Items from a data source

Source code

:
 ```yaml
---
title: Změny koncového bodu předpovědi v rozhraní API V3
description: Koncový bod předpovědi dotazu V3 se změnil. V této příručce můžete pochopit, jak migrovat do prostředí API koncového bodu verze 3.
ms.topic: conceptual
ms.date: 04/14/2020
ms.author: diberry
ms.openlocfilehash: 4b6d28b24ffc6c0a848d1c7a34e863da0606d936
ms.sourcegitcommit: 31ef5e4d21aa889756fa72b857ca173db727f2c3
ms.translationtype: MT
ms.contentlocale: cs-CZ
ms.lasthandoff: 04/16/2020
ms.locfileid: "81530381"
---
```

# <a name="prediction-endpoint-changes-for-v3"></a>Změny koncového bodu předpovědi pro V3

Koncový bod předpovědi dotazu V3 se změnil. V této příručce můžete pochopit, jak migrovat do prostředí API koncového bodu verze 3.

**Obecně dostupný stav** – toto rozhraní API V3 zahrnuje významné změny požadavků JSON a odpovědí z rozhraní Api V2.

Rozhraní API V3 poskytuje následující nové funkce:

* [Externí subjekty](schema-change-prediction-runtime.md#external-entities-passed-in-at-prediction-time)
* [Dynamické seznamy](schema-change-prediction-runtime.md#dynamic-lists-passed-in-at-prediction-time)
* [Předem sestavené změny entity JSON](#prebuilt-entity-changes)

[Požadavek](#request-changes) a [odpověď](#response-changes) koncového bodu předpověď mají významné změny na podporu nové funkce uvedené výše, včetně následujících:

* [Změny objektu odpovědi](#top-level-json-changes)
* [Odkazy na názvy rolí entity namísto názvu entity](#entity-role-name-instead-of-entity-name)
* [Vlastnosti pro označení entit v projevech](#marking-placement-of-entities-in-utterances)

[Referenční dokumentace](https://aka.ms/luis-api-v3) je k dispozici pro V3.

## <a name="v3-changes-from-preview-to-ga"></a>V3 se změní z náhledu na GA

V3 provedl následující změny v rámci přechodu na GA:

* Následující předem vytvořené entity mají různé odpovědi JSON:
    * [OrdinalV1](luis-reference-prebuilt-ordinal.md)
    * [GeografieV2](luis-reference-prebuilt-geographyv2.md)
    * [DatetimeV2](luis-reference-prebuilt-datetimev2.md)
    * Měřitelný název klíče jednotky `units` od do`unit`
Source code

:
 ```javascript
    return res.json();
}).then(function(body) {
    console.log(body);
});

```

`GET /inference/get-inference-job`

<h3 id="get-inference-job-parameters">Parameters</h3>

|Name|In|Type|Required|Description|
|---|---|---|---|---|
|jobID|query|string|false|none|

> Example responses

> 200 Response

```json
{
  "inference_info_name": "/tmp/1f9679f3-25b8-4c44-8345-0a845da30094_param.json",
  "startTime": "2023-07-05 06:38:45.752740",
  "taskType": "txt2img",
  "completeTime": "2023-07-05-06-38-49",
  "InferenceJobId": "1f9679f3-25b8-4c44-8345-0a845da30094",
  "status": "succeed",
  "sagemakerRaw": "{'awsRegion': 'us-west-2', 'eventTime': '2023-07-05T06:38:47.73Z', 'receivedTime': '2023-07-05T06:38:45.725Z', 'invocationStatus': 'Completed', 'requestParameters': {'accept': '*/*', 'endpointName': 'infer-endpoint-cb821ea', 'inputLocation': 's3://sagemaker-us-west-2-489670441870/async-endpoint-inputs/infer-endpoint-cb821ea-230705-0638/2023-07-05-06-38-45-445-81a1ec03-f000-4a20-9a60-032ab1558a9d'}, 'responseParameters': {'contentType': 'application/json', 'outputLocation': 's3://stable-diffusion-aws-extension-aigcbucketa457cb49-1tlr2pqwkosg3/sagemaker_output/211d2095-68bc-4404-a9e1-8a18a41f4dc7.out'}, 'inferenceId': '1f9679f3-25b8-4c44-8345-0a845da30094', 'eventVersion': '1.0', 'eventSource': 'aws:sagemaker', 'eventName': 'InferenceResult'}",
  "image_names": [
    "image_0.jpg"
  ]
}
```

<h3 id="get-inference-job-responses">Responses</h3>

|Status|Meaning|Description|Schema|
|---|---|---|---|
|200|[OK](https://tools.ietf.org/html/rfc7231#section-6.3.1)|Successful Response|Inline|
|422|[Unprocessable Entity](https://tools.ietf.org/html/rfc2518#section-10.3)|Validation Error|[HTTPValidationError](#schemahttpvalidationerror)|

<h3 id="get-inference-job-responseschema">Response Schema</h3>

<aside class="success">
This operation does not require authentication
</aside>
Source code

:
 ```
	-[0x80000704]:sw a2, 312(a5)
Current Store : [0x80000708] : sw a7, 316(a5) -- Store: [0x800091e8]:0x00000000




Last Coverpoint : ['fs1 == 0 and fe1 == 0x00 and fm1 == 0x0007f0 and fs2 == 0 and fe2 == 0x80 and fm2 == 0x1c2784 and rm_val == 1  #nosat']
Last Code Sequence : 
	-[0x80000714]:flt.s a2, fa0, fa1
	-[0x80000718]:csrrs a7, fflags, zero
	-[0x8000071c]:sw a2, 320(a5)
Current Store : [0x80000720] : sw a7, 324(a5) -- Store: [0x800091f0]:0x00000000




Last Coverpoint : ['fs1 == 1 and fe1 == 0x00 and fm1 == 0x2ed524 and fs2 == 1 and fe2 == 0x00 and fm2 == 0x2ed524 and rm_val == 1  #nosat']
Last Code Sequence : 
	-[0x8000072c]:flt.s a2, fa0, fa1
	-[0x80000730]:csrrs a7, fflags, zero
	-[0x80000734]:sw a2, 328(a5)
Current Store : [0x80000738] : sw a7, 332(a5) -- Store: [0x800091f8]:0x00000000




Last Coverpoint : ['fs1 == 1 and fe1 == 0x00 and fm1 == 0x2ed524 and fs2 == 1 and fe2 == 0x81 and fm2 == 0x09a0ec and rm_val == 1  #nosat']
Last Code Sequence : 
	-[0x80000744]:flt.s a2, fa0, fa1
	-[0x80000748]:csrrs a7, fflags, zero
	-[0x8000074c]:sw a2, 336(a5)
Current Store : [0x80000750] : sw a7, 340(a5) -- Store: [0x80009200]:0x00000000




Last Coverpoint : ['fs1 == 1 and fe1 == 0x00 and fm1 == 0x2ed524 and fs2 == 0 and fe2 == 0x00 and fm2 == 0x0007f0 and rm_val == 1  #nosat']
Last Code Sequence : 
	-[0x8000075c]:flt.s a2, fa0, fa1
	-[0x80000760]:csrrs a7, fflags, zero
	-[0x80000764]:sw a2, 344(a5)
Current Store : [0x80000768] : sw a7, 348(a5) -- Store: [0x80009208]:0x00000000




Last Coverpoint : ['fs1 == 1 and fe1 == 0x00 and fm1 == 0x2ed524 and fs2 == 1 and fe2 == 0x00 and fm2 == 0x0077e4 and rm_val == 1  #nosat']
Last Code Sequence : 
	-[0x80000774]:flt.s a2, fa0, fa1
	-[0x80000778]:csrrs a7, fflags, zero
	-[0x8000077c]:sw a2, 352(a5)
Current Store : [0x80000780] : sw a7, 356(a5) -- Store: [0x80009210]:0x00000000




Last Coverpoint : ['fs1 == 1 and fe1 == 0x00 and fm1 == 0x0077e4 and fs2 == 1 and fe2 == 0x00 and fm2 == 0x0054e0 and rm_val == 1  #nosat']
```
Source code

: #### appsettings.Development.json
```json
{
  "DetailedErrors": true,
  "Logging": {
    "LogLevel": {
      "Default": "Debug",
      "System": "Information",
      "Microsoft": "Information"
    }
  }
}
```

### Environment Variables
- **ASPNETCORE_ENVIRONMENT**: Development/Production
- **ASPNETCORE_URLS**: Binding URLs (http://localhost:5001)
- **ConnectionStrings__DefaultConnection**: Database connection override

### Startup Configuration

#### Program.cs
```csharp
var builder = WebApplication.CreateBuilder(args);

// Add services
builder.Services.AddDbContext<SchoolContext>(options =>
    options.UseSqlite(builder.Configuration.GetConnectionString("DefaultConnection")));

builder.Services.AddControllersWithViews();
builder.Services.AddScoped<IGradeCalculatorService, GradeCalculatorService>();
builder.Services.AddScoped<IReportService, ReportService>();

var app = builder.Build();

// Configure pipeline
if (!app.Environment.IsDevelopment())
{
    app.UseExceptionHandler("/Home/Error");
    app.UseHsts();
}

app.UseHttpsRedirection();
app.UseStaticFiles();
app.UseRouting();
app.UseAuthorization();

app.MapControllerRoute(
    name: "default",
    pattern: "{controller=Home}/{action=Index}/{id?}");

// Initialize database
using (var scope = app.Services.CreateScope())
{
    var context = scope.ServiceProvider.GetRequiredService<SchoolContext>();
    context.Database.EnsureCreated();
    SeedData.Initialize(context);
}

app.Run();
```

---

● **PROBLEM REQUIREMENTS**
In the data above, find each line that uses the string "této". Copy it.

● **TASK SOLUTION**
description: Koncový bod předpovědi dotazu V3 se změnil. V této příručce můžete pochopit, jak migrovat do prostředí API koncového bodu verze 3.
Koncový bod předpovědi dotazu V3 se změnil. V této příručce můžete pochopit, jak migrovat do prostředí API koncového bodu verze 3.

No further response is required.